The trend is so disturbing that I begin to wonder if this crop of women were the same Nigerian women one grew up to know.  And the question kept popping up in my mind, what were these women doing before they became widowed?

Nigeria is a society where 70 percent of women are breadwinners.  They are there in the markets, you see them to and fro farms and a visit to the Eastern part of the country will expose you to how fascinating they can be on their ladies’ bike.Resilient, strong, wives, mothers to their children and their first babies who are called husbands.  They are just everywhere; they have been described as Octopus, having one body with many arms.  So where are those Octopuses now?

Close to two years ago, we had training on investigative journalism in Abuja, Ron Nixon of New York Times flew in to give us two days talk and all his examples were centred on Boko Haram.  With his American ascent he pronounced the name of the sect with so much sweetness and at a point I turned to a notorious friend and colleague of mine Charles Dickson, who came from Jos for the training and I said: “This guy is pronouncing Boko Haram as if it were food.”

His response was: “In fact you read my mind, it’s as if one should just join them the way he is pronouncing the name.”  And we giggled.Dayo Aiyetan, who happened to be the convener of the seminar and seated at the other end of the table caught us in the act and gave us a warning look not to make noise and I and Dickson giggled the more.

Just like the picture painted above, a lot of Nigerian women are making it look as if it is an achievement to be widowed.  The other day, I saw some visitors to their car in front of my house and some women who looked so rounded like South African women walked up to us and began to beg for transportation to wherever.  Apparently, an orphanage on my street had invited them for some largesse and I could see them with load of rice and other items on their heads and I began to wonder if they were not aware that they would transport themselves back to wherever they came from.

Agreed, widows need help and support, as a matter of fact, lots of it.
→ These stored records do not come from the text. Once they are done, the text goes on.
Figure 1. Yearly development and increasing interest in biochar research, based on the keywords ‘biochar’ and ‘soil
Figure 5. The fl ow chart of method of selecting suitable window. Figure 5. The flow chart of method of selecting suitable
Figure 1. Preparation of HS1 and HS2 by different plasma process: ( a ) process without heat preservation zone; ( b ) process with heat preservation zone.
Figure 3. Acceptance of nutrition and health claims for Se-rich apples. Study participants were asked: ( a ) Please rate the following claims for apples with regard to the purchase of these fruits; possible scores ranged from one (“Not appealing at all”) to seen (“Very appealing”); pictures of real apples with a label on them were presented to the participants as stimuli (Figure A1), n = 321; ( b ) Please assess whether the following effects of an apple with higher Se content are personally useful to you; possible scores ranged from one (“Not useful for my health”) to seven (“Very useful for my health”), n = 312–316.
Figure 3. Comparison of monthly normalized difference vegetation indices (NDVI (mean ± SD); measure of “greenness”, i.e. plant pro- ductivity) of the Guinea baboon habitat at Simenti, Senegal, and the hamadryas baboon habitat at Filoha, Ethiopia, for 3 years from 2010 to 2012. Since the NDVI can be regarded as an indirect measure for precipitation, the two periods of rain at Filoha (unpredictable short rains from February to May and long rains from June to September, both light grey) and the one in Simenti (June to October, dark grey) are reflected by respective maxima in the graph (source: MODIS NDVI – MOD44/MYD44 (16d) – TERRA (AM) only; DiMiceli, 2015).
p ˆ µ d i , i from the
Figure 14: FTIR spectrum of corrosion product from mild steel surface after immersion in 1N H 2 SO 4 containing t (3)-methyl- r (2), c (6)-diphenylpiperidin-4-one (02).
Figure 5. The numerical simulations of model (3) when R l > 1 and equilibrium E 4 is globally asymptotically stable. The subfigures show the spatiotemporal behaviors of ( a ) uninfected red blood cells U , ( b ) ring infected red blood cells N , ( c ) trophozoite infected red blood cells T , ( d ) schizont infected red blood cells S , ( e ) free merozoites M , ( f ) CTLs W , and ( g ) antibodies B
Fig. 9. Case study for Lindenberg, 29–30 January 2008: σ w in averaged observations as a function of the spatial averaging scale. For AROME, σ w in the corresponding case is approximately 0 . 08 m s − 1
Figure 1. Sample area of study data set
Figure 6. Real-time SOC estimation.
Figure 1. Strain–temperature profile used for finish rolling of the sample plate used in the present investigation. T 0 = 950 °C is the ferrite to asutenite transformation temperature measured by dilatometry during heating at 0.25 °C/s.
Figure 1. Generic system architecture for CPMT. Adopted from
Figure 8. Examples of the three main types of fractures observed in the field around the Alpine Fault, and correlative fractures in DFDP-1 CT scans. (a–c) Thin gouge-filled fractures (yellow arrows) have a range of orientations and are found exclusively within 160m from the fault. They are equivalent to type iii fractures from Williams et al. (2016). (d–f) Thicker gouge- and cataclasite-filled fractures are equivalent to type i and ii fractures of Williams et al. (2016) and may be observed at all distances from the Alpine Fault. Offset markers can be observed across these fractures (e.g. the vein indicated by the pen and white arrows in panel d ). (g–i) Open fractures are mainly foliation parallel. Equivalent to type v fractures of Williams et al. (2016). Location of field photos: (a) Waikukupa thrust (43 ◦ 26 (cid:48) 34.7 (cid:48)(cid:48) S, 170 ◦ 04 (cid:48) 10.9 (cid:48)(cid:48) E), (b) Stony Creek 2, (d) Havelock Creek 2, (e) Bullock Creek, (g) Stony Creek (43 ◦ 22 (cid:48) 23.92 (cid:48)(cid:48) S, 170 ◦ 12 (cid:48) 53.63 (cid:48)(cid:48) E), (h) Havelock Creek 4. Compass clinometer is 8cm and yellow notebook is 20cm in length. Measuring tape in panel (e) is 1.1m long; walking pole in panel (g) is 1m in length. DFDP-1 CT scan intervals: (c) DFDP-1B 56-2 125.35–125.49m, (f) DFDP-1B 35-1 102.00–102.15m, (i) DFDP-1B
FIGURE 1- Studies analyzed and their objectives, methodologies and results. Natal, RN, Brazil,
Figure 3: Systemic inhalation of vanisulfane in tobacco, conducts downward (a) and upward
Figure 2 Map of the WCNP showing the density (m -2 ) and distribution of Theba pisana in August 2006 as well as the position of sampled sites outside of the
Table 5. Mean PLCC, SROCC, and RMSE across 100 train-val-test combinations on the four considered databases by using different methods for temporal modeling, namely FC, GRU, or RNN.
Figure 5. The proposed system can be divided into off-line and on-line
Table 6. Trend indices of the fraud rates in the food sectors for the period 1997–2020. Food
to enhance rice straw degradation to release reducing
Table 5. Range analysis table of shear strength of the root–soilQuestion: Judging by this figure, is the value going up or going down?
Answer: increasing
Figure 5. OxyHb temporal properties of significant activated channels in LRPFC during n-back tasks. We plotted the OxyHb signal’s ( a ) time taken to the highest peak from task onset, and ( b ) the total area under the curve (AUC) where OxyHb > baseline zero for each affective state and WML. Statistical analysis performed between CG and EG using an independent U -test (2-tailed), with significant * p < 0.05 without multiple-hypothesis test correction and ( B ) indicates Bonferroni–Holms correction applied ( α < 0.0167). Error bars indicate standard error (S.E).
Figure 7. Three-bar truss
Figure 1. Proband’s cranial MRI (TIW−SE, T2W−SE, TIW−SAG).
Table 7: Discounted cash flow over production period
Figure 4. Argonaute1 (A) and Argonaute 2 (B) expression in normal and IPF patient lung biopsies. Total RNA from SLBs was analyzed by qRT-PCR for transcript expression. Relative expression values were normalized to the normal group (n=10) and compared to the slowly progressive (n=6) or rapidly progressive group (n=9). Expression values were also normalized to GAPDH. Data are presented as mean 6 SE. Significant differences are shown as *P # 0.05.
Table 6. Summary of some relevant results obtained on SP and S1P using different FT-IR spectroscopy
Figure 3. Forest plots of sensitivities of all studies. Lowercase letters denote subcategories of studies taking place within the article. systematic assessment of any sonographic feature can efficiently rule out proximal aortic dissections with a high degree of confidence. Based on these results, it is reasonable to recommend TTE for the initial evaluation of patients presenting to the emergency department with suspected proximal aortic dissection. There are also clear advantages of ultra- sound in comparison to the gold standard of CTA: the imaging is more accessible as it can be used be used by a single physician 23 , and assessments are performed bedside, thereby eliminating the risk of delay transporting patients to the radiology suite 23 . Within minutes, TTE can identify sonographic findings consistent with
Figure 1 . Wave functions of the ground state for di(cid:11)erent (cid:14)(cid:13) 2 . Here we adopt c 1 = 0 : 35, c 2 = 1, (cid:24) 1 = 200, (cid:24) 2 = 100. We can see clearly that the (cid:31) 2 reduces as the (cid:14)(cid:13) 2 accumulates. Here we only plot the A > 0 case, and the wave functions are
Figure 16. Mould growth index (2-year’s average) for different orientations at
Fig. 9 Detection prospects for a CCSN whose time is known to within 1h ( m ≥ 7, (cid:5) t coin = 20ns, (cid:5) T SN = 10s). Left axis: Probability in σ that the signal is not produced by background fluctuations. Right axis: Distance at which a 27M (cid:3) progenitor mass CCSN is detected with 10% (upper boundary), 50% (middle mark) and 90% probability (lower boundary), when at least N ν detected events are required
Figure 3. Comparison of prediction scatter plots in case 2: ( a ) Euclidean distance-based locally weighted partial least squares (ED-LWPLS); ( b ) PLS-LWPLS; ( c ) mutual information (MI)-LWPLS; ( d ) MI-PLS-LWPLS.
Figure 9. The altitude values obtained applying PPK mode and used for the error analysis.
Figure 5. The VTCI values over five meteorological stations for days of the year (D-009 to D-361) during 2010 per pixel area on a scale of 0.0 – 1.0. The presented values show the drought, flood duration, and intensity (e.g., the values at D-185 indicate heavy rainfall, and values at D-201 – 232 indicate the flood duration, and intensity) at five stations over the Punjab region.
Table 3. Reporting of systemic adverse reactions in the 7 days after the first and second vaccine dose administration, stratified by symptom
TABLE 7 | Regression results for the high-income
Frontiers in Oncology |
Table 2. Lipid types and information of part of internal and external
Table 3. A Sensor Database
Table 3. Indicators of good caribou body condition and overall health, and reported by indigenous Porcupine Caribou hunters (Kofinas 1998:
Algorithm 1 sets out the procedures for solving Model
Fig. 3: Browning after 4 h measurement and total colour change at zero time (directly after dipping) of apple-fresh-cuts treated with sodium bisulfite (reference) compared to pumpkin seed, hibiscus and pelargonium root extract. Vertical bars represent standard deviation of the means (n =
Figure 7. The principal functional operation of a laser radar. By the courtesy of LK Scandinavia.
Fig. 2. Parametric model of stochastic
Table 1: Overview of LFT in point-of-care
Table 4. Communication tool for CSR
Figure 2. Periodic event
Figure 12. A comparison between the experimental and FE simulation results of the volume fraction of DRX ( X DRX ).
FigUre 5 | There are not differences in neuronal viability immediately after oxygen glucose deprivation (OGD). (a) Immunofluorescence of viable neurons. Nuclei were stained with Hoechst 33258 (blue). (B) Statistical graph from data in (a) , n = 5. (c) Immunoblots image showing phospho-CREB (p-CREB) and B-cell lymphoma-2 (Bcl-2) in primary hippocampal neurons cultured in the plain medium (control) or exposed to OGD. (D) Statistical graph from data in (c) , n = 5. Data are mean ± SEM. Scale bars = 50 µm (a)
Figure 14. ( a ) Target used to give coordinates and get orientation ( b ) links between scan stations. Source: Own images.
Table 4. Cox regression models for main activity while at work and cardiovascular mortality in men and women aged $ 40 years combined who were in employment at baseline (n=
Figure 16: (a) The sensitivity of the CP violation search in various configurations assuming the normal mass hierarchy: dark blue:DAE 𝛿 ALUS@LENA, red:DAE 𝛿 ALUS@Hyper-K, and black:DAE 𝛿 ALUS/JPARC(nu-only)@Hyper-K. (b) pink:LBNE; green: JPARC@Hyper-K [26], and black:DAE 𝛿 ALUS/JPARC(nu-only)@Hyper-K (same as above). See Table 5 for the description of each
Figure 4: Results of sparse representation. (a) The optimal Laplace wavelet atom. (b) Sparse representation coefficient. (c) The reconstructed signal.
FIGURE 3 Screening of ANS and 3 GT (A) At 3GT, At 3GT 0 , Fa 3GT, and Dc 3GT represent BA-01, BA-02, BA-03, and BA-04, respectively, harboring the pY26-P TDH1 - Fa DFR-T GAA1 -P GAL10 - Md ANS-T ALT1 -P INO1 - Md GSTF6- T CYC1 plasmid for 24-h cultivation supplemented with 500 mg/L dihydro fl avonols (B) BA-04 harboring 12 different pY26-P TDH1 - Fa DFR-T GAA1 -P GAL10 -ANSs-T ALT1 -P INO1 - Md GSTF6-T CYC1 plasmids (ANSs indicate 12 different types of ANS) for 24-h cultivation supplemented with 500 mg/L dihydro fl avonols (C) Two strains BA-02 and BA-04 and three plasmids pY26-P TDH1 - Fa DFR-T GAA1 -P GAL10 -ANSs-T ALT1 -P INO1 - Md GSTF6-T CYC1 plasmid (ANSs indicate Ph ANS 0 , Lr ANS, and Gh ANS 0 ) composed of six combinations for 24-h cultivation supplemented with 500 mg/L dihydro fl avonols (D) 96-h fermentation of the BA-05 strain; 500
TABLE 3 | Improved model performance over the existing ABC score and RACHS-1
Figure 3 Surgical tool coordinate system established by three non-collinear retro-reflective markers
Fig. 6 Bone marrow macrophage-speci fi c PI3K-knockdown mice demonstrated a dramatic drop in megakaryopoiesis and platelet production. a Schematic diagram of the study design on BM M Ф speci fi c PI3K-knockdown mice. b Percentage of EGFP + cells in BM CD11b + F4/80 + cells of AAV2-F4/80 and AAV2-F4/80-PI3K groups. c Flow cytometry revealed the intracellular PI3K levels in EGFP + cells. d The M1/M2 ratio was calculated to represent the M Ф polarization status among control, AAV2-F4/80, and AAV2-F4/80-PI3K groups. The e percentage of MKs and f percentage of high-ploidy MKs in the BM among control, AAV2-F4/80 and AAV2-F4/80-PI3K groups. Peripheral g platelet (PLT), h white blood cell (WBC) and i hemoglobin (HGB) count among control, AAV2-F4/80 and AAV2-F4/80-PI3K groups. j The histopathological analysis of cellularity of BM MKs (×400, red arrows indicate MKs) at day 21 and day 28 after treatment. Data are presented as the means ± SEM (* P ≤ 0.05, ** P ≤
But it is very worrisome when some of them now feel that the state of being widowed is something to be proud of.  Majority of them were breadwinners even when their men were around.

I don’t want to assume, but I am beginning to think that all these NGOs who claim to be saviours of widows are responsible for this laziness on the part of women.  There are 1001 of them out there who source fund from international partners and donors and they need to justify their spending, so what do they do, they gather women every now and then and distribute things to them.

Such events are given so much media coverage because the NGOs needed to give reports in form of pictures and newspapers clippings back to the donors.  I covered something like that sometime ago and by the following day, the organisers would not allow my phone to rest, they wanted to know when their story would be published.

What! Are you the owners of The Guardian?
It was told of a woman seated next to her husband at a gathering and a foundation had come around to talk to widows and see how they could be helped.  So widows were asked to come out to collect some money and foodstuffs and our woman got up beside her husband.  The man was aghast and attempted to pull his wife back to her seat, thinking that she did not hear the announcement properly.    But alas, our woman heard the announcement perfectly well, she turned to her husband and told him he was better dead, threw caution in the air and stepped forward to collect what her ‘fellow widows’ collected.

Where are the women, the responsible ones, strong mothers who used to warn their wards never to look in the direction of anyone eating around them, who would prefer not to put salt in their soup rather than go to the next door neighbour to beg for a pinch of salt, who carried themselves high and are satisfied with whatever they had, who would sell their wrappers in order to send their children to school, who dare not buy ‘aso ebi’ because their children were in school.  Where are the women with values and dignity who believed that there was dignity in labour?  Where are they?